In his message, Abdallah proclaimed: “May a thousand solidarity initiatives flourish in favor of Palestine and its heroic resistance! Solidarity, all solidarity with the fighters of the resistance in Zionist prisons and in isolation cells in Morocco, Turkey, Greece, the Philippines, and other parts of the world! Solidarity, all solidarity with the fighting proletarians! Honor to the Martyrs and to the popular masses in struggle! Down with imperialism and its Zionist guard dogs and other Arab reactionaries! Capitalism is nothing but barbarism; honor to all who oppose its various expressions Together, comrades, and only together will we prevail To all of you, comrades and friends, my communist salute. Your comrade, Georges Abdallah.”

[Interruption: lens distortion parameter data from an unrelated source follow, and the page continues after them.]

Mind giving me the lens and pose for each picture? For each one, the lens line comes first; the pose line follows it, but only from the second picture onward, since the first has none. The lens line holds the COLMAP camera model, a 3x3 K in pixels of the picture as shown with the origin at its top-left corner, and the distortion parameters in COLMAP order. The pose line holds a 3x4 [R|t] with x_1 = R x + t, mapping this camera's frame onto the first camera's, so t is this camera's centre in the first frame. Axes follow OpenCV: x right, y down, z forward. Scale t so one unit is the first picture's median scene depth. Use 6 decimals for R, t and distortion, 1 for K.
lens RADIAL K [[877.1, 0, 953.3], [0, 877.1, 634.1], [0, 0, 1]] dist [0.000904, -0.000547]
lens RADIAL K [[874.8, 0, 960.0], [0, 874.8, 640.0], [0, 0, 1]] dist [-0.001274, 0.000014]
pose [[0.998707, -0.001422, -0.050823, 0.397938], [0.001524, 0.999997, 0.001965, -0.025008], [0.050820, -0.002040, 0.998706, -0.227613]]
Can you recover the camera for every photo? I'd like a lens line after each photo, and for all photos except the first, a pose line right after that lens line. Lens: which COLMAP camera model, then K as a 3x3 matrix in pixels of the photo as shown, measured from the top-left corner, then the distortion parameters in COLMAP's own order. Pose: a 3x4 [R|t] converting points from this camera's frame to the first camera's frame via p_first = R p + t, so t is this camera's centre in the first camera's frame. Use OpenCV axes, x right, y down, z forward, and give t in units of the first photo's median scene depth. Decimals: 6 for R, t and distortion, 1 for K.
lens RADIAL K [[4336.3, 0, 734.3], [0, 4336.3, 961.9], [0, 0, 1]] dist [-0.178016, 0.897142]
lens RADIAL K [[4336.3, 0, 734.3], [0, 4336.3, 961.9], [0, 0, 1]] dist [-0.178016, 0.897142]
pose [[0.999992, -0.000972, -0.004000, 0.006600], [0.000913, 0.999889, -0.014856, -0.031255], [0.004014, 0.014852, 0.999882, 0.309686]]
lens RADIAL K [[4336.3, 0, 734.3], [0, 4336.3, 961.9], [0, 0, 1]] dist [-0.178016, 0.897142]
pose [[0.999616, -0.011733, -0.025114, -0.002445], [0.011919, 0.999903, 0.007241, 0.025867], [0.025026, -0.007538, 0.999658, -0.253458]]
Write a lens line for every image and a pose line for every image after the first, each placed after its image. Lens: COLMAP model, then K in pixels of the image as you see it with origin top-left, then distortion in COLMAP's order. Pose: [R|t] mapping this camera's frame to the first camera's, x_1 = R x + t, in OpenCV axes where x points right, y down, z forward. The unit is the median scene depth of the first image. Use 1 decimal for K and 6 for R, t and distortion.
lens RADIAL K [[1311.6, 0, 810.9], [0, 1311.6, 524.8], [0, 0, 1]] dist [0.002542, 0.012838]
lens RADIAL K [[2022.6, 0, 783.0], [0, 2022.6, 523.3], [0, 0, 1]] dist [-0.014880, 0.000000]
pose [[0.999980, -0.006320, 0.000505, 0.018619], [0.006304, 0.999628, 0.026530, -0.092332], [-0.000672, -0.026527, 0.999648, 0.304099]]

Supporting political prisoners like Abdallah means defending and upholding their politics, not just their protesting their conditions.
Kenya: One Year After the Uprising, the Struggle Continues

On June 25, thousands across Kenya marched in memory of last year’s mass uprising, when protesters stormed parliament in Nairobi over tax hikes, repression, and the killing of youth by police. This year’s mobilizations were again met with lethal force: at least 16 people were killed by police, with many more injured or disappeared.
The state claims to investigate these issues, but nothing has changed. Protesters are being charged, police are being promoted, and the economic crisis has only gotten worse. What is happening in Kenya is part of a global pattern where governments protect profits, not people. When youth fight back, they are treated as enemies of the State. The anniversary protests were a continuation of an ongoing struggle between the masses and the capitalist class that rules through violence.
US and European universities often have partnerships with African universities and NGOs that carry out similar state development agendas. Our solidarity must be political: connect with Kenyan students, investigate your own school’s role, and reject all forms of collaboration with these governments. Through concrete political action we can build up true proletarian internationalism in practice.
Palestine: Israeli Analysts Admit Gaza Strategy Is Failing

Michael Milstein, an Israeli analyst, recently condemned their government’s approach to the war in Gaza, calling it strategically weak and politically desperate. According to the report, Israel believed it could crush Palestinian resistance quickly, but has instead triggered stronger popular support for resistance and exposed deep contradictions inside its own forces.
The most important point is not that an Israeli admitted failure, but rather that Palestinian resistance continues to develop under siege. Through armed struggle, underground organization, and civilian coordination, the people of Gaza are not just surviving, they are adjusting and sharpening their strategy of militant resistance to colonialism and genocide.
This matters for students everywhere. The job of students in the US is not to mourn Gaza in the abstract from afar, but to support its resistance by disrupting the war machine here by organizing for socialist revolution with particular focus on the labor question.